- Saved data entries -
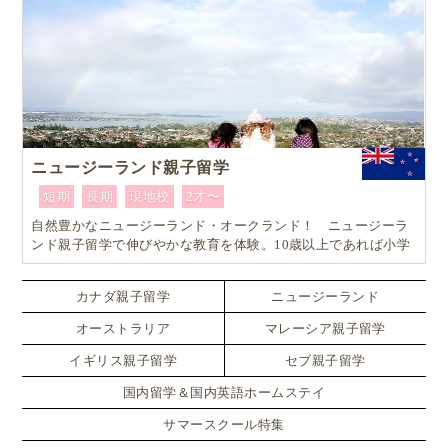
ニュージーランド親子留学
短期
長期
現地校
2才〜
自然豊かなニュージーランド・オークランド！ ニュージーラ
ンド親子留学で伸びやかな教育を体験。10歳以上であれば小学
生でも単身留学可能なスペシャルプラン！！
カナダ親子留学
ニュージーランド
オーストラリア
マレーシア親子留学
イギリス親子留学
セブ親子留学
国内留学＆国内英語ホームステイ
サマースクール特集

==

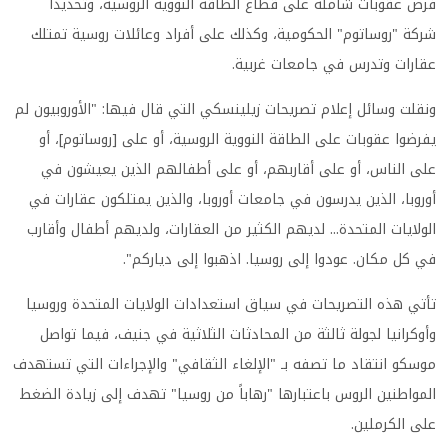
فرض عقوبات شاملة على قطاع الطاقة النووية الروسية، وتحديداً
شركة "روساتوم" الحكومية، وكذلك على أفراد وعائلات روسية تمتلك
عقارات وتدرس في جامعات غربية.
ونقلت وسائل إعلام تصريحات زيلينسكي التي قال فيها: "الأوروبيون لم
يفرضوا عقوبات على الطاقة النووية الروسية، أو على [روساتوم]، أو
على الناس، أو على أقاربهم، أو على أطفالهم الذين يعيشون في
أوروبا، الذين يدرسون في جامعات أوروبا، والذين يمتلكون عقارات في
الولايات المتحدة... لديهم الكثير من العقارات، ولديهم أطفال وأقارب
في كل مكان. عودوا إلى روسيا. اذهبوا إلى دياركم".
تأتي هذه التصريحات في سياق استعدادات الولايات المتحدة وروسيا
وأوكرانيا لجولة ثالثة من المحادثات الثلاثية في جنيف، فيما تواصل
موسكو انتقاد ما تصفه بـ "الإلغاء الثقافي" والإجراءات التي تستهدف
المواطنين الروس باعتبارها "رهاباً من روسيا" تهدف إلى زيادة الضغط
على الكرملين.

- Activity -
Of all the entries above, retype exactly the lines from the line with "أوروبا، الذين يدرسون" to the line with "على الكرملين.", both included, and no others.

- Written answer -
أوروبا، الذين يدرسون في جامعات أوروبا، والذين يمتلكون عقارات في
الولايات المتحدة... لديهم الكثير من العقارات، ولديهم أطفال وأقارب
في كل مكان. عودوا إلى روسيا. اذهبوا إلى دياركم".
تأتي هذه التصريحات في سياق استعدادات الولايات المتحدة وروسيا
وأوكرانيا لجولة ثالثة من المحادثات الثلاثية في جنيف، فيما تواصل
موسكو انتقاد ما تصفه بـ "الإلغاء الثقافي" والإجراءات التي تستهدف
المواطنين الروس باعتبارها "رهاباً من روسيا" تهدف إلى زيادة الضغط
على الكرملين.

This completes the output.